J Comput Graph Stat. 2022;31(2):486-501. doi: 10.1080/10618600.2021.1987254. Epub 2021 Nov 12.
We present a novel technique for sparse principal component analysis. This method, named Eigenvectors from Eigenvalues Sparse Principal Component Analysis (EESPCA), is based on the formula for computing squared eigenvector loadings of a Hermitian matrix from the eigenvalues of the full matrix and associated sub-matrices. We explore two versions of the EESPCA method: a version that uses a fixed threshold for inducing sparsity and a version that selects the threshold via cross-validation. Relative to the state-of-the-art sparse PCA methods of Witten et al., Yuan & Zhang and Tan et al., the fixed threshold EESPCA technique offers an order-of-magnitude improvement in computational speed, does not require estimation of tuning parameters via cross-validation, and can more accurately identify true zero principal component loadings across a range of data matrix sizes and covariance structures. Importantly, the EESPCA method achieves these benefits while maintaining out-of-sample reconstruction error and PC estimation error close to the lowest error generated by all evaluated approaches. EESPCA is a practical and effective technique for sparse PCA with particular relevance to computationally demanding statistical problems such as the analysis of high-dimensional data sets or application of statistical techniques like resampling that involve the repeated calculation of sparse PCs.

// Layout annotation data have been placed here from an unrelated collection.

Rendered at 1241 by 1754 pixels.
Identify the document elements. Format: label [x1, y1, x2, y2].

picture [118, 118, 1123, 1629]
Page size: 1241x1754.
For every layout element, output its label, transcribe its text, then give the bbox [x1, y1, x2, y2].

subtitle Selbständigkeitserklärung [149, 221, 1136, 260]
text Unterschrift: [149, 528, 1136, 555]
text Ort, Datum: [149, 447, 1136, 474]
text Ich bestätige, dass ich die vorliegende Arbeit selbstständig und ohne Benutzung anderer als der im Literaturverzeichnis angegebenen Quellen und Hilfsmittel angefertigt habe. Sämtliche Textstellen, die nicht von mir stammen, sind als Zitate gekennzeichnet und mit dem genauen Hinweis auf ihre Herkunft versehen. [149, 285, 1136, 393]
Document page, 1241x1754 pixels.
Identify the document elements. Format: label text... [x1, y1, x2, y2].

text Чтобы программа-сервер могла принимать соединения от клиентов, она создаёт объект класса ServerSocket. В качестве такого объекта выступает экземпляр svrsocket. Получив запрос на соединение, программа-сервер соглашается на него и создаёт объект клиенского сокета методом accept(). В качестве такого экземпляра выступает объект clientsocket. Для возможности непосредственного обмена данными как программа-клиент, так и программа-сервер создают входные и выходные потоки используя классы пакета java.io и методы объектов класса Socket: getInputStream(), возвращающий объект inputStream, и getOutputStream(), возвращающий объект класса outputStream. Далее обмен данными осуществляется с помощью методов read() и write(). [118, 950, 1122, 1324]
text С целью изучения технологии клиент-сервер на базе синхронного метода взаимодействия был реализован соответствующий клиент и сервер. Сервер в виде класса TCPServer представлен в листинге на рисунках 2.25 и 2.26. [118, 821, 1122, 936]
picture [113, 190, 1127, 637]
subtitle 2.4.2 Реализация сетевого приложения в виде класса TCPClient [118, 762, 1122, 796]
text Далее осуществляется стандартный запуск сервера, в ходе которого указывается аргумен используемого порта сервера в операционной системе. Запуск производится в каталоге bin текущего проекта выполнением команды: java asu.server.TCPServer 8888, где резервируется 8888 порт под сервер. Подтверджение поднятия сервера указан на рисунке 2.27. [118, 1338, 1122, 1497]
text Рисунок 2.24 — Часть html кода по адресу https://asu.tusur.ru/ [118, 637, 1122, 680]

我们提出了一种用于稀疏主成分分析的新技术。这种方法名为基于特征值的特征向量稀疏主成分分析(EESPCA),它基于从全矩阵及其相关子矩阵的特征值计算埃尔米特矩阵平方特征向量载荷的公式。我们探索了EESPCA方法的两个版本:一个使用固定阈值来诱导稀疏性的版本,以及一个通过交叉验证选择阈值的版本。相对于Witten等人、Yuan & Zhang以及Tan等人的最新稀疏主成分分析方法,固定阈值的EESPCA技术在计算速度上有数量级的提升,不需要通过交叉验证来估计调优参数,并且在一系列数据矩阵大小和协方差结构中能够更准确地识别真正为零的主成分载荷。重要的是,EESPCA方法在保持样本外重建误差和主成分估计误差接近所有评估方法产生的最低误差的同时,实现了这些优势。EESPCA是一种实用且有效的稀疏主成分分析技术,特别适用于计算要求高的统计问题,如高维数据集的分析或涉及重复计算稀疏主成分的重采样等统计技术的应用。